从华北克拉通中、西部结构的区域差异性探讨克拉通破坏

详细的深部结构信息是深入认识华北克拉通显生宙改造和破坏的重要依据。基于密集流动地震台阵和固定台网记录的远震P波和S波接收函数资料,获得了跨越华北克拉通东、中、西部的3条剖面的岩石圈和上地幔结构图像,揭示了克拉通不同区域深部结构特征的显著差异。与东部普遍减薄的岩石圈(60～100km)相比,中、西部表现出厚、薄岩石圈共存的强烈横向非均匀性,既在稳定的鄂尔多斯盆地之下保留着厚达200km的岩石圈,又在新生代银川—河套和陕西—山西裂陷区存在厚度<100km的薄岩石圈,差异最大的厚、薄岩石圈仅相距约200km。岩石圈厚度在东、中部边界附近的约100km横向范围内显示出20～40km的迅速增加。岩石圈厚度的快速变化与地表地形从东向西的突然改变以及南北重力梯度带的位置大致吻合,并对应于地壳结构、地幔转换带厚度和660km间断面结构的快速变化。这种从地表到上地幔底部深、浅结构的耦合变化特征表明,东西两侧区域在显生宙可能经历了不同的岩石圈构造演化和深部地幔动力学过程。克拉通东部薄的地壳、岩石圈和厚的地幔转换带以及复杂的660km间断面结构可能与中生代以来太平洋板块深俯冲及其相关过程对这一地区岩石圈的改造和破坏有关;而中、西部存在显著减薄的岩石圈这一观测结果,并结合岩石、地球化学资料表明,克拉通岩石圈改造和减薄不仅发生在东部,而且可能影响了包括中、西部在内的更广泛的区域。

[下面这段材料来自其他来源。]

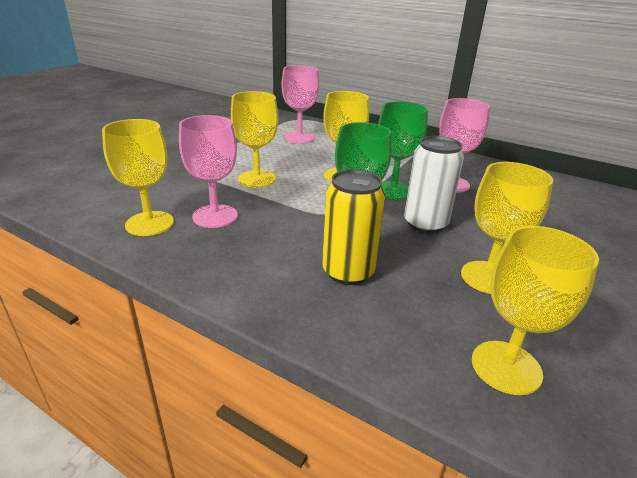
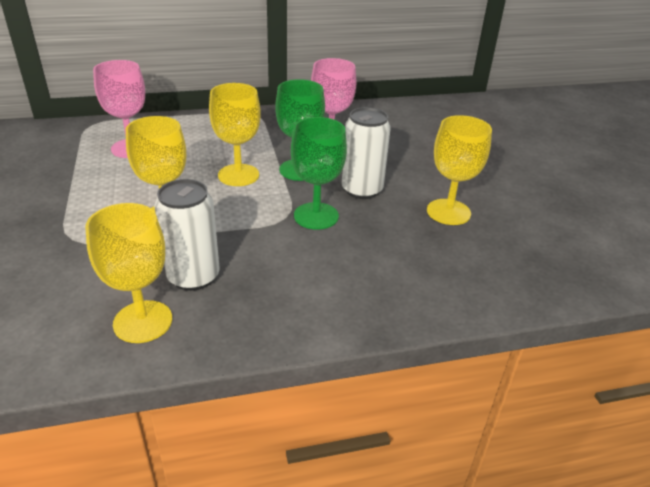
camera: 45 degrees left, 5 degrees up
(215, 216) = (193, 276): pink goblet -> white can
(348, 272) = (369, 260): yellow can -> none
(506, 367) = (525, 266): yellow goblet -> none

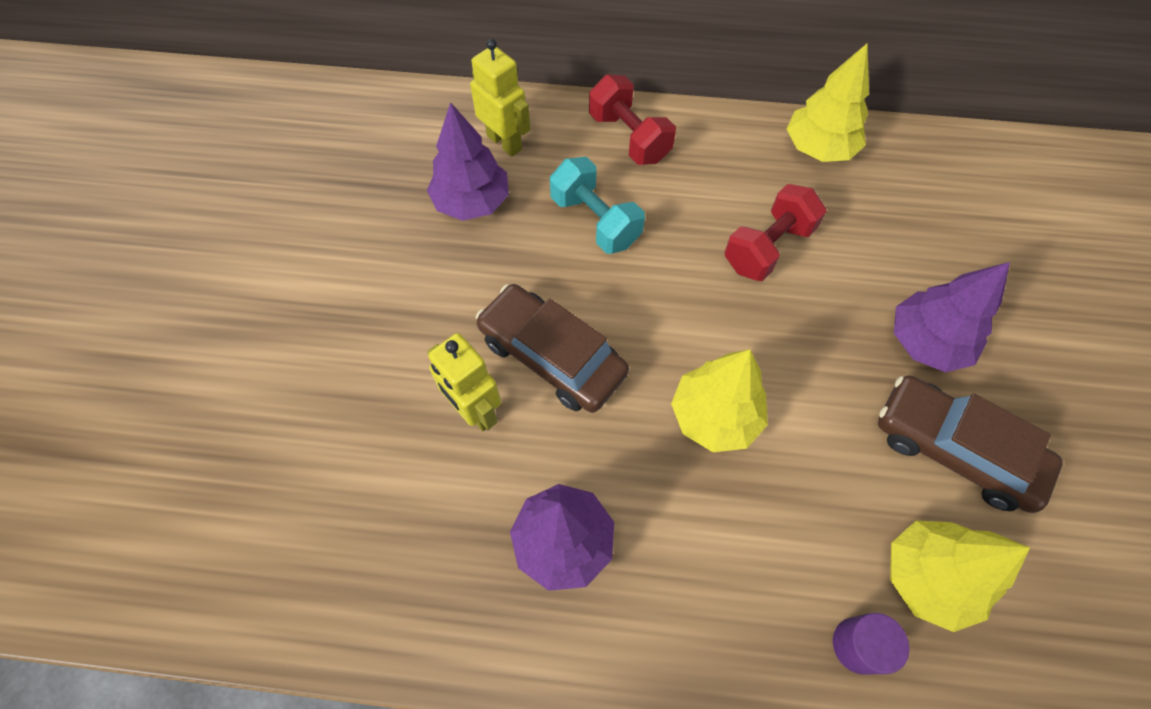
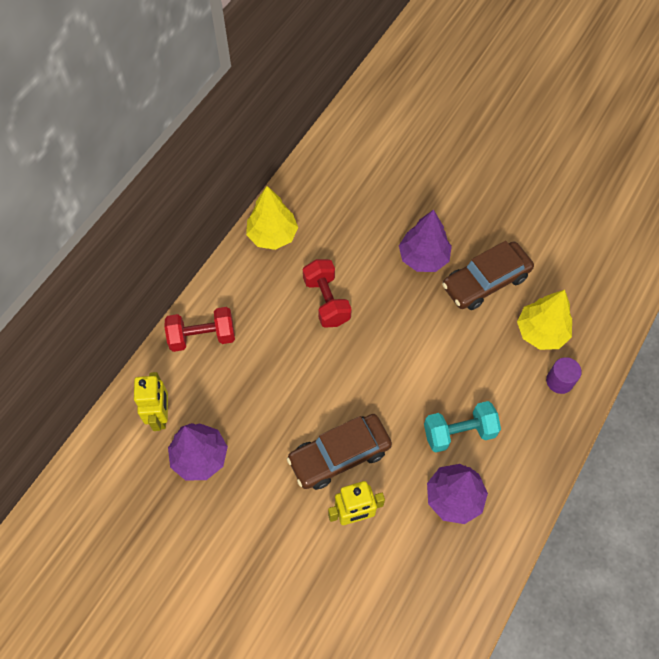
camera: 65 degrees left, 0 degrees up
(505, 142) = (161, 415): yellow robot -> yellow robot turned 105 degrees clockwise
(595, 221) = (256, 387): turquoise dumbbell -> turquoise dumbbell (459, 432)
(715, 416) = (417, 385): yellow tree -> none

岩石圈薄于100km的中、西部裂陷区可能与先前存在于岩石圈中的局部构造薄弱带相联系。这些古老岩石圈薄弱带可能经历了后期构造事件的多次改造,并在新生代印度—欧亚陆陆碰撞过程中被进一步弱化、减薄,最终造成地表裂陷。另一方面,中、西部总体较厚的地壳、岩石圈以及正常偏薄的地幔转换带表明,同太平洋深俯冲对东部的作用相比,包括印度—欧亚大陆碰撞在内的多期热-构造事件对该地区的构造演化影响相对较弱,不足以大范围改造和破坏高强度的克拉通岩石圈地幔根,从而造成了该地区现今岩石圈结构的高度横向不均匀。